_GOAL OF THE EXERCISE_.
Copy each line from the records below in which the word "التونسي" is found.

Collected data:
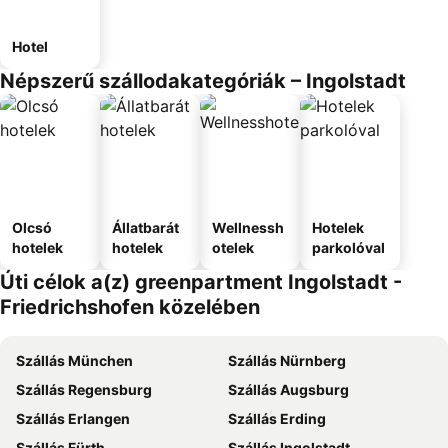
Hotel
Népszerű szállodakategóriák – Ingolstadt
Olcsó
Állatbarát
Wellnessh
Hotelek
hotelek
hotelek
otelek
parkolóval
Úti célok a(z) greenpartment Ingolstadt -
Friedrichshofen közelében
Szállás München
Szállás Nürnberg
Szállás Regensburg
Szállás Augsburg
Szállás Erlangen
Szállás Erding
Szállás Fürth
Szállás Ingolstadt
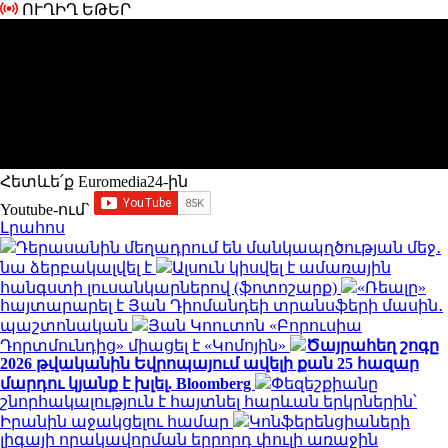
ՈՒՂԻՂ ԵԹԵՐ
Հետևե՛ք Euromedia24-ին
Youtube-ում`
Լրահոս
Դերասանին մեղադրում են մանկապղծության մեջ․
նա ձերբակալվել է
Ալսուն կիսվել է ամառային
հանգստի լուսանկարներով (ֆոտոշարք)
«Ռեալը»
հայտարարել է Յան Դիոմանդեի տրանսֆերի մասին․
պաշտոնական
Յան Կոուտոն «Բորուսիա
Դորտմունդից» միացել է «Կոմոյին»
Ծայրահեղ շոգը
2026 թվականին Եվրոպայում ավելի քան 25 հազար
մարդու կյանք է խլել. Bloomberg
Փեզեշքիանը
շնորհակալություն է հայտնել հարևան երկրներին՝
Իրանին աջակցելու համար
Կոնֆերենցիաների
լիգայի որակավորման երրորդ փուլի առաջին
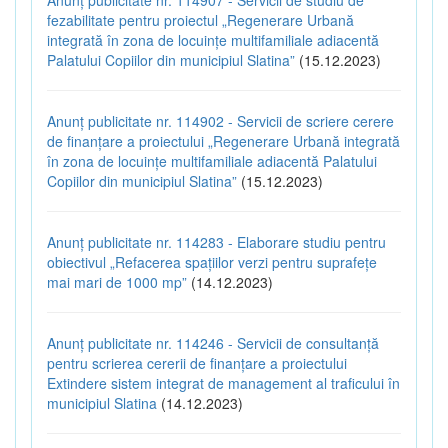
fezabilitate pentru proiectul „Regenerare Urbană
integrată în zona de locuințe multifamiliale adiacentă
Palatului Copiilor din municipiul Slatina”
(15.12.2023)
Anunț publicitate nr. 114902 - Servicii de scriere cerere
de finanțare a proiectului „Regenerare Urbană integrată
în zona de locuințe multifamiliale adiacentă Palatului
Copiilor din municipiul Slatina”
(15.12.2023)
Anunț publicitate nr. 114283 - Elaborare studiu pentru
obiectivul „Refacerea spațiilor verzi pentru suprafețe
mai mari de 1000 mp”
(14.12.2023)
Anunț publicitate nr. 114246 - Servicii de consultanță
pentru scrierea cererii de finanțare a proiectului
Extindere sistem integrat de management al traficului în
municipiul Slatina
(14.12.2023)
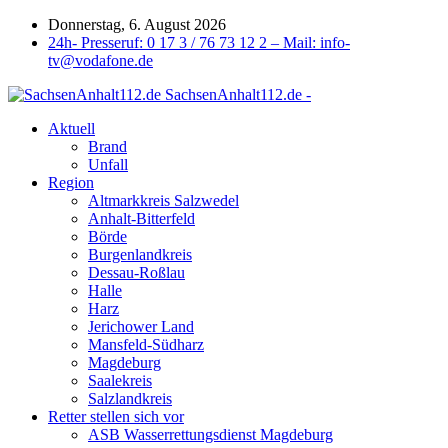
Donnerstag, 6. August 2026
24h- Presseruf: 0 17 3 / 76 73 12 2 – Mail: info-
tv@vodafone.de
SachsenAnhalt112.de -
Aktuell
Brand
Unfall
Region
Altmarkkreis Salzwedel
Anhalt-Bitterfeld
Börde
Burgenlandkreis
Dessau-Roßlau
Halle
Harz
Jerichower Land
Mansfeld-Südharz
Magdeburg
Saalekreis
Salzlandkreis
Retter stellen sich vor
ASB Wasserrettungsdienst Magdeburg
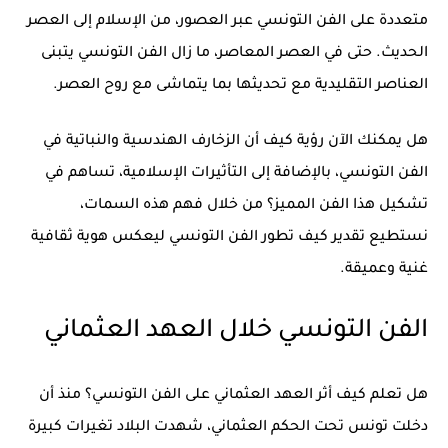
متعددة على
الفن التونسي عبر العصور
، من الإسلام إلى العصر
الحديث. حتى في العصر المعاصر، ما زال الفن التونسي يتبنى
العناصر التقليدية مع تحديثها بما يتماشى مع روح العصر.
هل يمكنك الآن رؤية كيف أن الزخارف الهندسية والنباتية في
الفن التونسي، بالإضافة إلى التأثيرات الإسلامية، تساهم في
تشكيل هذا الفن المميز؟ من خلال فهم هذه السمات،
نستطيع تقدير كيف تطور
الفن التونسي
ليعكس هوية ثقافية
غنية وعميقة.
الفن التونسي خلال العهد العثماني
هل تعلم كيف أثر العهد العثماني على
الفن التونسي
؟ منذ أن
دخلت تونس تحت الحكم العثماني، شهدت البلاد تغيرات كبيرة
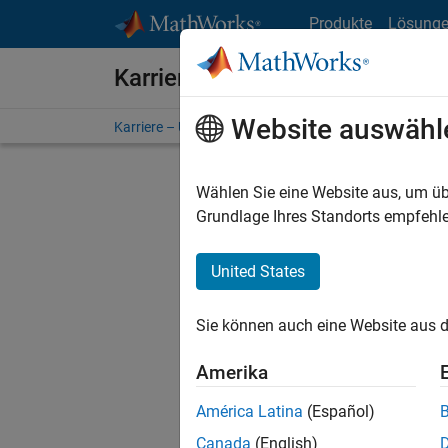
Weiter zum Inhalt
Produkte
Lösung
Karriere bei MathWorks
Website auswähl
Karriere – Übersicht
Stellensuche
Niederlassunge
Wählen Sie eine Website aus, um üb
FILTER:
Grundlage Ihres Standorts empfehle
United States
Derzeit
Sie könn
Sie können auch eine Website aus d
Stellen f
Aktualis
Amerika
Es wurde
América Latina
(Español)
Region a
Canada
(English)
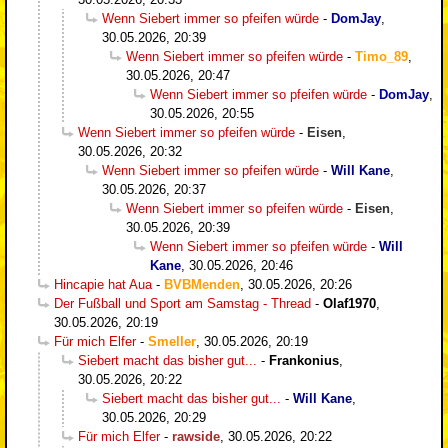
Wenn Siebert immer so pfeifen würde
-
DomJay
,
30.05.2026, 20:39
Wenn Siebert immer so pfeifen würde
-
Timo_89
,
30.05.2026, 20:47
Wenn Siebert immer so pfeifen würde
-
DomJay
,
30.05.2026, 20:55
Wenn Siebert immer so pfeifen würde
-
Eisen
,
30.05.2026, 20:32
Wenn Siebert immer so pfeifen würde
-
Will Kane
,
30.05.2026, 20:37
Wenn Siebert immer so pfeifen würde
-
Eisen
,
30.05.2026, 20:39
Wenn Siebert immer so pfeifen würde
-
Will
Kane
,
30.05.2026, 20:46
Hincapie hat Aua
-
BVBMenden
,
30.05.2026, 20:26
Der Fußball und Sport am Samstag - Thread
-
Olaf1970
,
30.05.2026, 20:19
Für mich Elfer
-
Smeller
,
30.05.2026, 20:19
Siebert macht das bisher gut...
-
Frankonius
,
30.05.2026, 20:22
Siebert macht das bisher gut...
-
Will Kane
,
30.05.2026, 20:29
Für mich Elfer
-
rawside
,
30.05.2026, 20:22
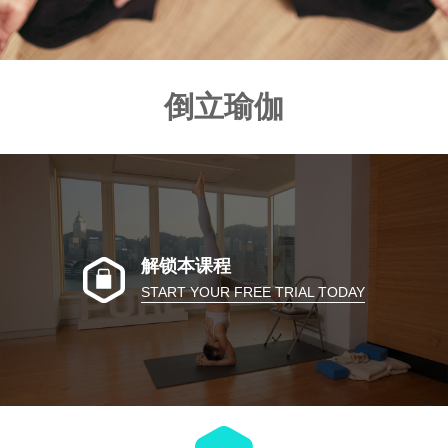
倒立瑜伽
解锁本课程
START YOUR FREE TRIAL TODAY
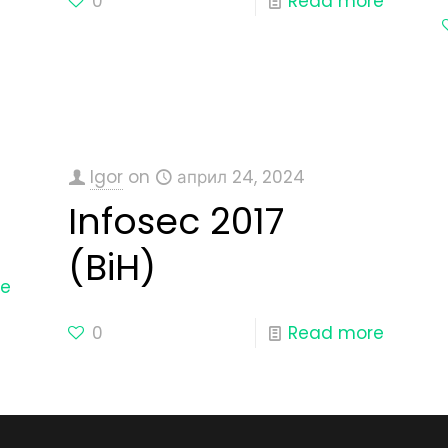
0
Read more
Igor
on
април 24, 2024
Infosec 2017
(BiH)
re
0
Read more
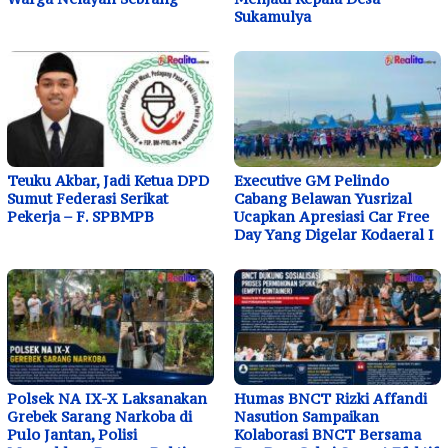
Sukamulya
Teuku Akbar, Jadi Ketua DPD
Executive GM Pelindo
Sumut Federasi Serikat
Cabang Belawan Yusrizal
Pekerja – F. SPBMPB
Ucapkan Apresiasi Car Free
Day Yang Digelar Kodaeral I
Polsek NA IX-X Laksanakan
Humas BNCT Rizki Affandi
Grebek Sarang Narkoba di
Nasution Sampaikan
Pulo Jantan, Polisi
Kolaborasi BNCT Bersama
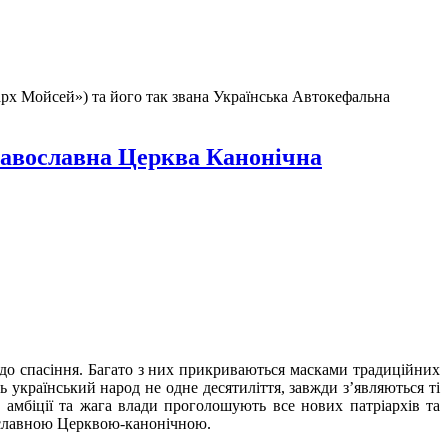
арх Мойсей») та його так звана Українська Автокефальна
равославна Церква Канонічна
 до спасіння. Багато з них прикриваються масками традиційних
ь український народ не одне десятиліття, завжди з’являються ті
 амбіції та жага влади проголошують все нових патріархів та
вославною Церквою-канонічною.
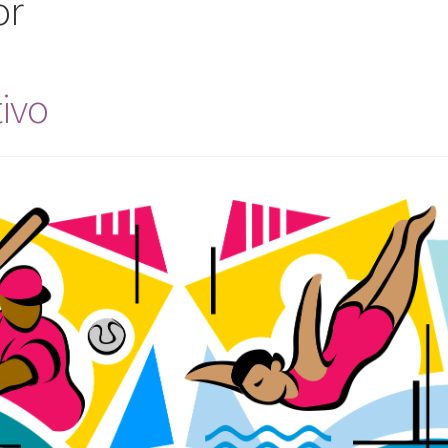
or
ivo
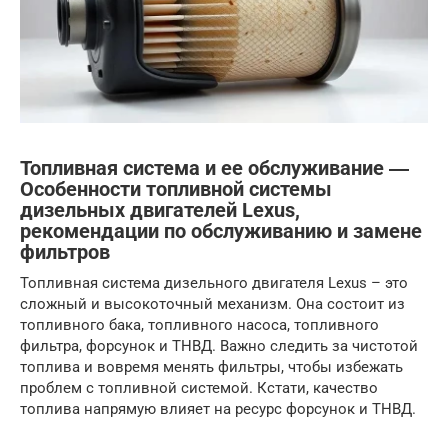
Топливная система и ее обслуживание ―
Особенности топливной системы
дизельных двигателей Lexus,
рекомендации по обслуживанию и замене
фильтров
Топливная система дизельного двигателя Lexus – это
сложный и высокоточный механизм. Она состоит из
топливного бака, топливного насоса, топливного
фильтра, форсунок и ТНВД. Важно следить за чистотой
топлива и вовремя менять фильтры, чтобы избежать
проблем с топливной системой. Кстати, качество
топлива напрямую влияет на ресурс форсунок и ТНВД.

_YOUR SOLUTION_.
الفن التونسي عبر العصور
الحديث. حتى في العصر المعاصر، ما زال الفن التونسي يتبنى
الفن التونسي، بالإضافة إلى التأثيرات الإسلامية، تساهم في
الفن التونسي
الفن التونسي خلال العهد العثماني
الفن التونسي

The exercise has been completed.